Material provided:

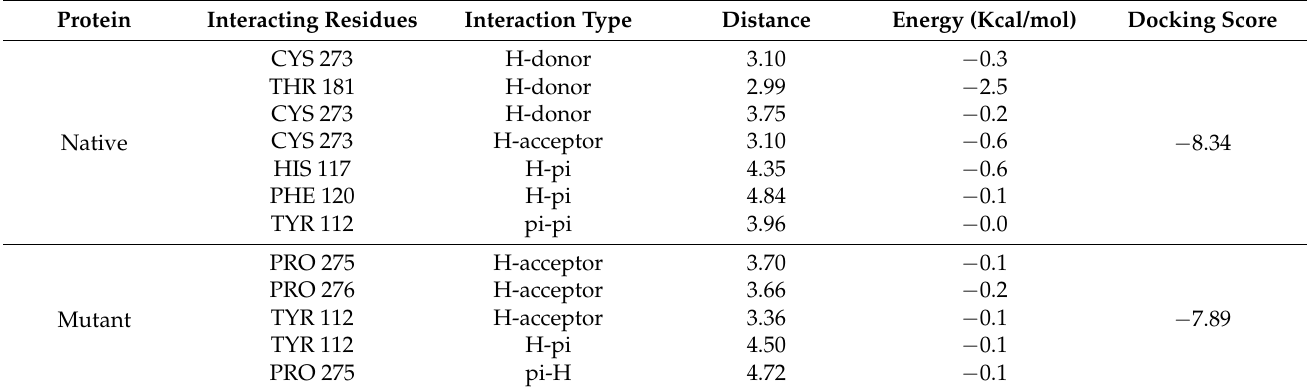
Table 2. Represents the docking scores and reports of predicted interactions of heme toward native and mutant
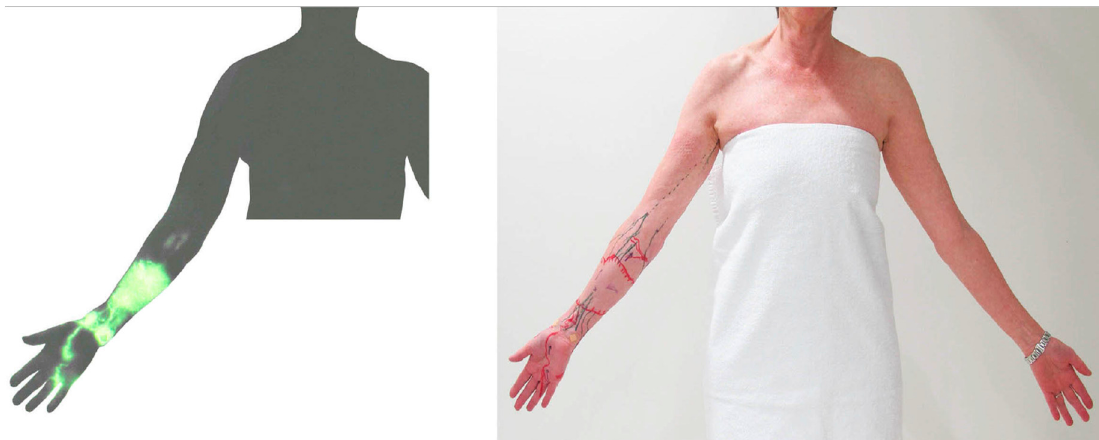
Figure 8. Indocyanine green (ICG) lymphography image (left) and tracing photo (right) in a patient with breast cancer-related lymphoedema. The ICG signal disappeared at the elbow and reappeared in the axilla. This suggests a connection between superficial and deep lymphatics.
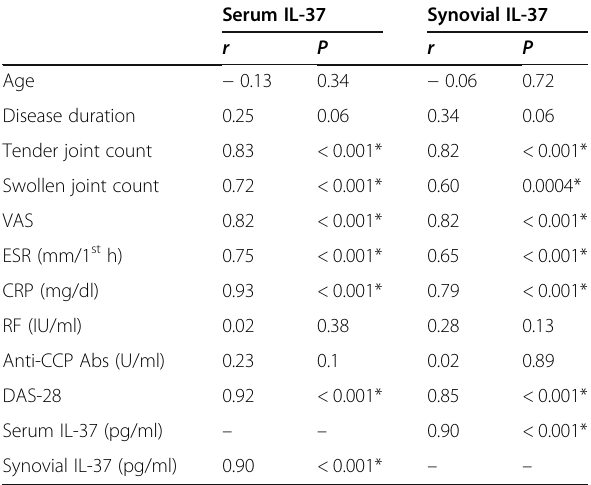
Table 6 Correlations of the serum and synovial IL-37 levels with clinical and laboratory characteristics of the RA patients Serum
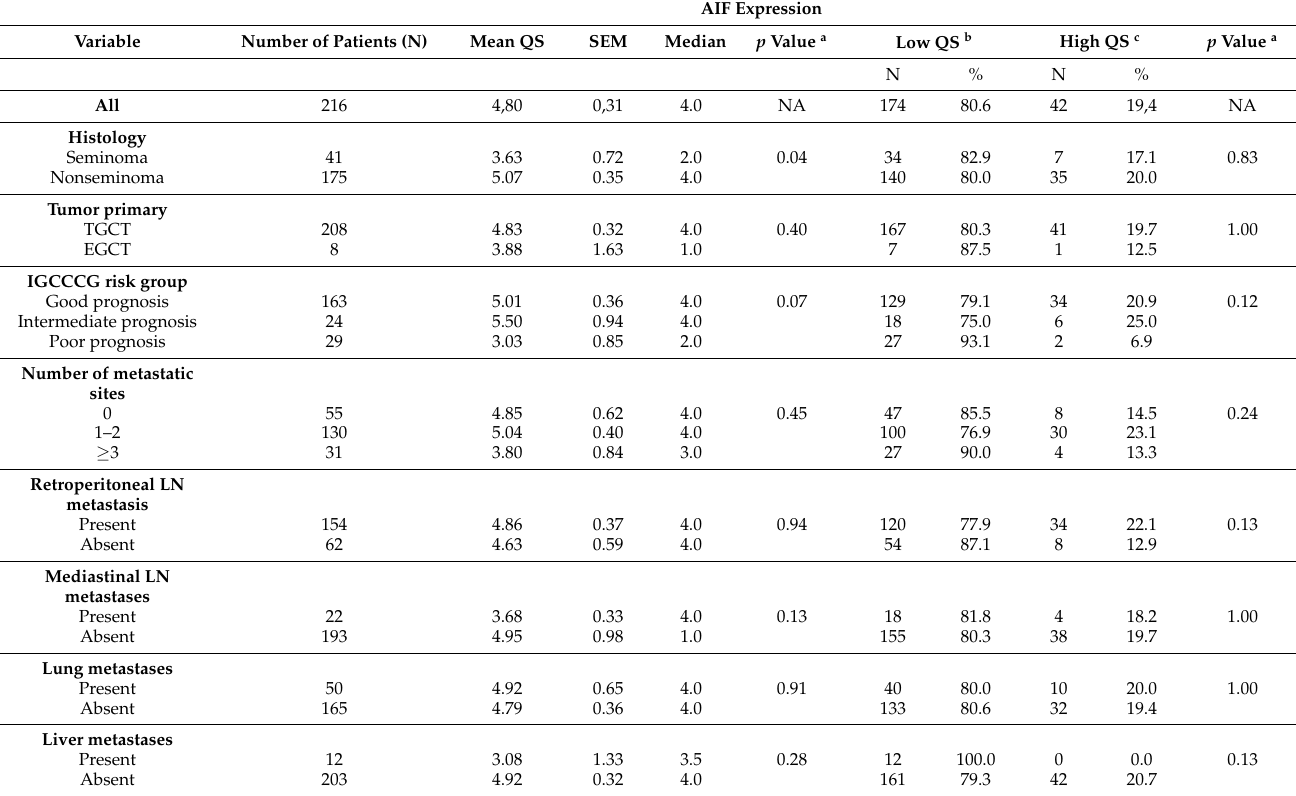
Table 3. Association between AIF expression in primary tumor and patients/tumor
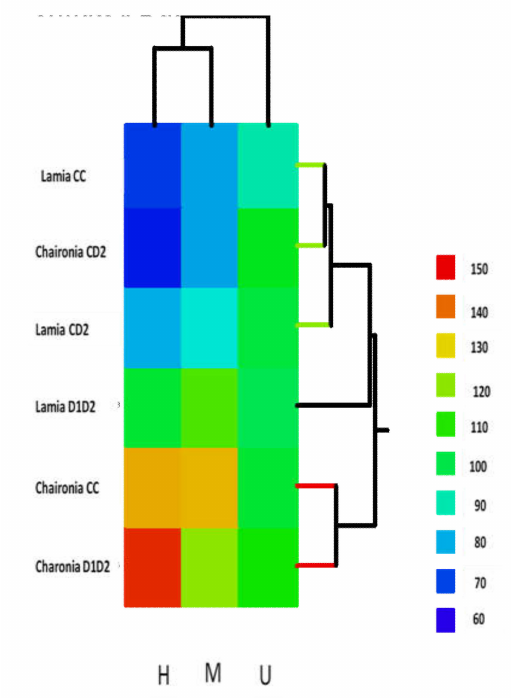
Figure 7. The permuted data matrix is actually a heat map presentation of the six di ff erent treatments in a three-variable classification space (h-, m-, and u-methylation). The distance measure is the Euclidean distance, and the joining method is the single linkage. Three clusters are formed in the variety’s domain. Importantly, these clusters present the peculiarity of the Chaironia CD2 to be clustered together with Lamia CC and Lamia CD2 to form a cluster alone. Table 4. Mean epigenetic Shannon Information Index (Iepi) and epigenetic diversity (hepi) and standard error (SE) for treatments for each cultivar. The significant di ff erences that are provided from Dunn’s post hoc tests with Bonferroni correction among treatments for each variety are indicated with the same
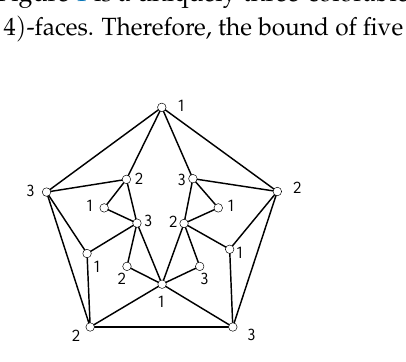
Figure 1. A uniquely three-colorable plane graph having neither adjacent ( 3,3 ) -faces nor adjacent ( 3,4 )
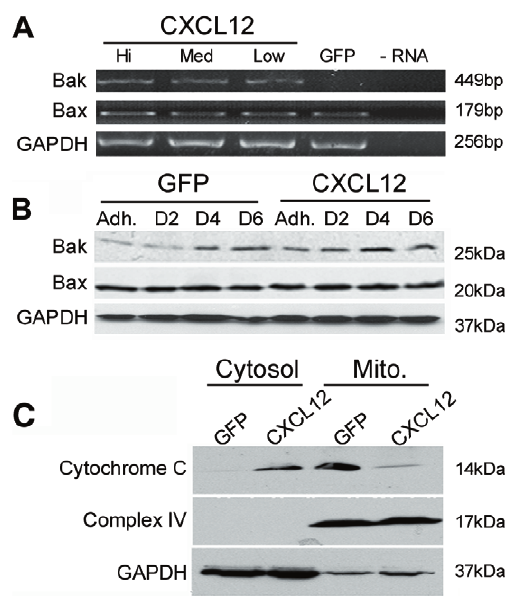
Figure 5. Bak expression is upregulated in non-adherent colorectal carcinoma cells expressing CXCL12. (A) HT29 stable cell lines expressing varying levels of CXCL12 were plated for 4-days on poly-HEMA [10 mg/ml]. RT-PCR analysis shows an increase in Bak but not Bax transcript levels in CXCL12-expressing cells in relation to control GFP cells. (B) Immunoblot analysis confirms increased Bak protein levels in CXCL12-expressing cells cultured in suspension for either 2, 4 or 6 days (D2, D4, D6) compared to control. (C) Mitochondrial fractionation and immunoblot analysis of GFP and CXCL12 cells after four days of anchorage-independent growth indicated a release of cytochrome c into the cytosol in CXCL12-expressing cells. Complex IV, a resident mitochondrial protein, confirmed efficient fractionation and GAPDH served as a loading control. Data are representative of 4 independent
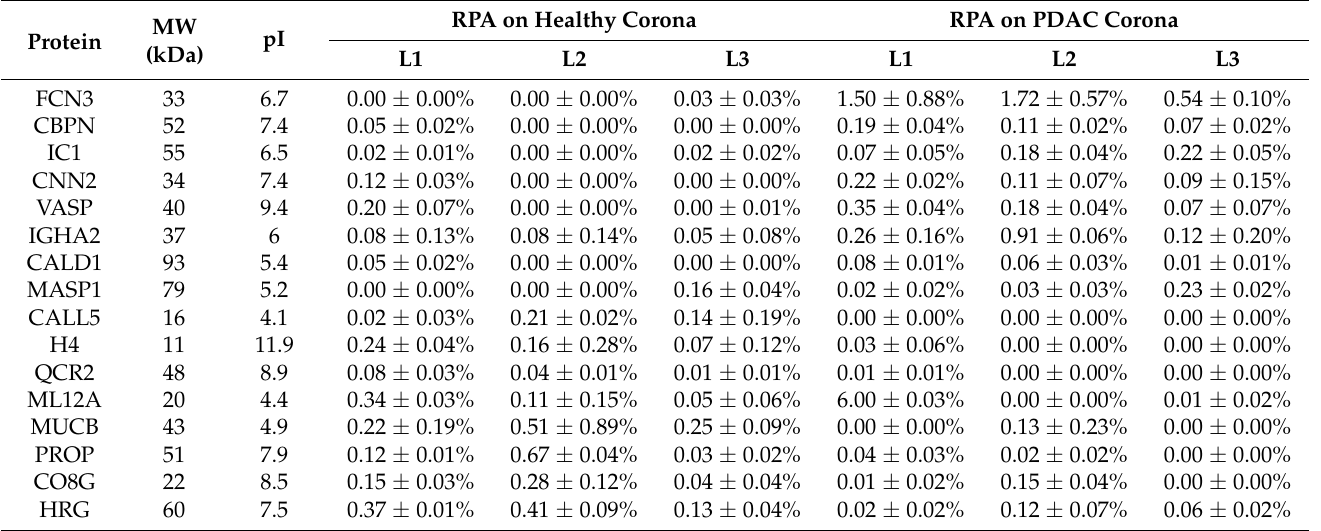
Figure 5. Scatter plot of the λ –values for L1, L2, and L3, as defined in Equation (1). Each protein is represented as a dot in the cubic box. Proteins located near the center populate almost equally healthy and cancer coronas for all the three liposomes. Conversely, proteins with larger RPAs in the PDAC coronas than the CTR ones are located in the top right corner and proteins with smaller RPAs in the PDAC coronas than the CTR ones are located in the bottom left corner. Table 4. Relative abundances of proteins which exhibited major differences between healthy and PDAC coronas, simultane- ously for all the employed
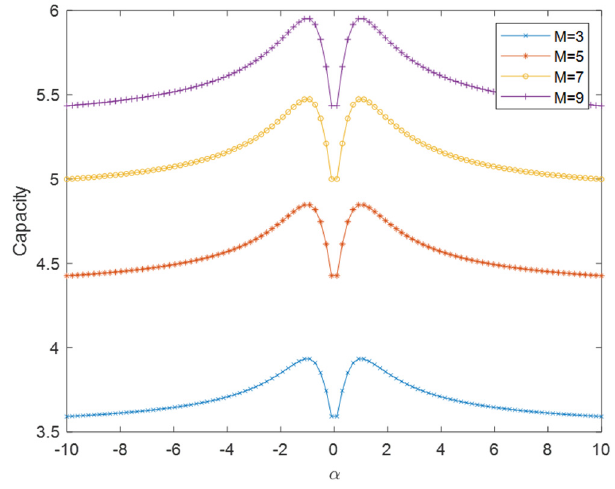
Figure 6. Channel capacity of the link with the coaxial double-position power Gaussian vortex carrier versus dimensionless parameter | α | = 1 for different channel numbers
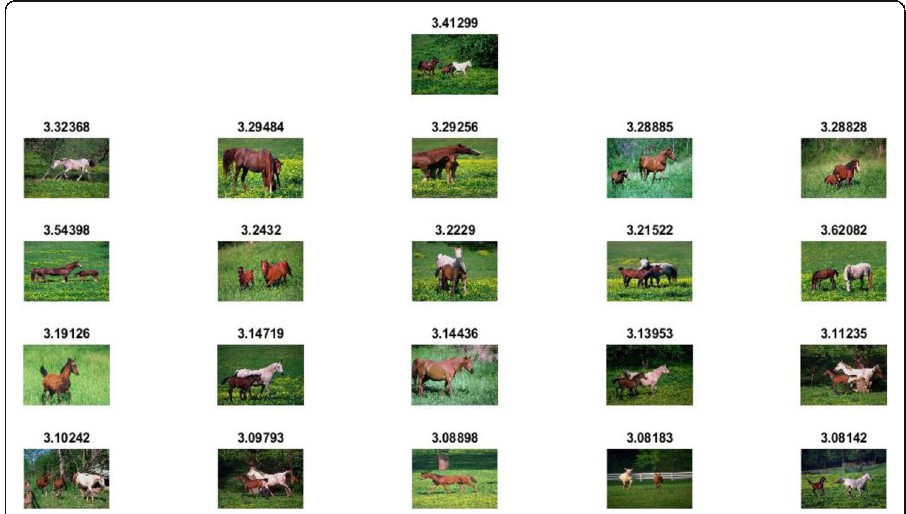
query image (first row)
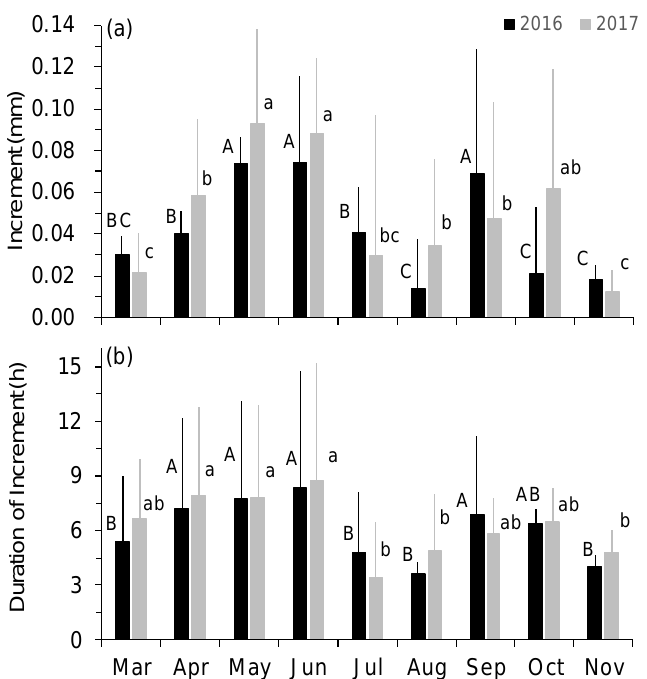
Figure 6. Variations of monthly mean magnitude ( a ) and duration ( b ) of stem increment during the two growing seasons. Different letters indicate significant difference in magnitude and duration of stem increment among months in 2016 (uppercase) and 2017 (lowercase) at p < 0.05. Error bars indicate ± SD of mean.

Task item: The response consists of the lines above that contain "left".

Solution to the problem:
Figure 8. Indocyanine green (ICG) lymphography image (left) and tracing photo (right) in a patient with breast cancer-related lymphoedema. The ICG signal disappeared at the elbow and reappeared in the axilla. This suggests a connection between superficial and deep lymphatics.
Figure 5. Scatter plot of the λ –values for L1, L2, and L3, as defined in Equation (1). Each protein is represented as a dot in the cubic box. Proteins located near the center populate almost equally healthy and cancer coronas for all the three liposomes. Conversely, proteins with larger RPAs in the PDAC coronas than the CTR ones are located in the top right corner and proteins with smaller RPAs in the PDAC coronas than the CTR ones are located in the bottom left corner. Table 4. Relative abundances of proteins which exhibited major differences between healthy and PDAC coronas, simultane- ously for all the employed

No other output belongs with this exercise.